As one would expect, shifting value and control rights are fertile ground for litigation to determine who has the decision-making power to govern the loan servicing and enforcement. The first step to assess this risk is looking to the underlying deal documents and understanding the definitions and operative terms.
In the 2011 case FCCD Ltd. v. State St. Bank & Trust Co., in the Southern District of New York, at issue was whether a triggering event had occurred which shifted control from the subordinate to the senior interest holder. The underlying agreement provided that the servicing rights would be transferred to the senior interest holder if the subordinate interest holder's prospect of recovery was so diminished it no longer had a sufficient economic stake in the loan.
The court reviewed the agreement to determine the parties' intent regarding the ARA allocation and found the contract to be unambiguous, resulting in the entire amount of the ARA being assigned to the subordinate interest. As a result, control shifted to the plaintiff.
Similarly, in the 2019 case, In re Trusts Established Under the Pooling & Servicing Agreements, the Southern District of New York court analyzed the text of the Pooling and Servicing Agreement (PSA) and how the voting rights were calculated. The PSA required that certificateholders holding 25% of the voting rights supported bringing an action. Whether a party reached that threshold to bring a cross-claim depended, in part, on the calculation of the ARA.
Attainment of the voting rights threshold was based on a fraction where the numerator was the balance of the relevant class of certificates and the denominator was the overall balance of all certificates. The question raised was whether both numerator and denominator balances should be adjusted by the ARA. The court concluded that the unambiguous language of the contract intended that only the numerator should be adjusted by the ARA.
Based on the ARA balance reduction so calculated, one of the certificateholders did not have the required 25% voting rights to bring a cross-claim.
In contrast, in the 2014 case, LNR Partners, LLC v. C-III Asset Mgmt., the Court of Chancery in Delaware denied the motion for summary judgment because the PSA there was ambiguous as to how the ARA would impact voting rights.

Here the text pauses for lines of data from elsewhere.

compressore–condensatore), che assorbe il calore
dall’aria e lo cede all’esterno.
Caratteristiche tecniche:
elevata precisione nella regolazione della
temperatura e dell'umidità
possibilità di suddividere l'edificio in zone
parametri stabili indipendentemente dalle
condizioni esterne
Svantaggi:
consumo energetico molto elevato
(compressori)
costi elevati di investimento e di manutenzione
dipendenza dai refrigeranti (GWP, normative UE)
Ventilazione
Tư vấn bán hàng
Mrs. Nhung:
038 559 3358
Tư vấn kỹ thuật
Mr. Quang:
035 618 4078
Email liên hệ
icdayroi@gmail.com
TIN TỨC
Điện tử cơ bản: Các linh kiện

The dispute was between servicers regarding who had the proper authority to be the special servicer. Under the PSA, the controlling class with a certain percentage of voting rights could replace or designate the special servicer.
Plaintiff LNR Partners' affiliate obtained ownership in the controlling class and attempted to replace C-III as the special servicer with the plaintiff. In response, C-III argued even if the affiliate had a majority interest in the controlling class, it did not meet the requisite voting rights percentage after taking into account the ARA calculation.
If C-III was correct, the affiliate would not be able to vote to designate a new servicer and replace it. The court found the contractual interpretations from both parties on the ARA and voting rights to be plausible. Therefore, the contract was ambiguous and could not be determined on a motion for summary judgment.
Conclusion
Regulation and litigation will likely shape the landscape for commercial real estate in the coming years. Whether it's a greener more modernized future with more housing in city centers depends on the resilience of the market, the commitment of local officials to foster change through regulation and the efficacy and availability of creative financing.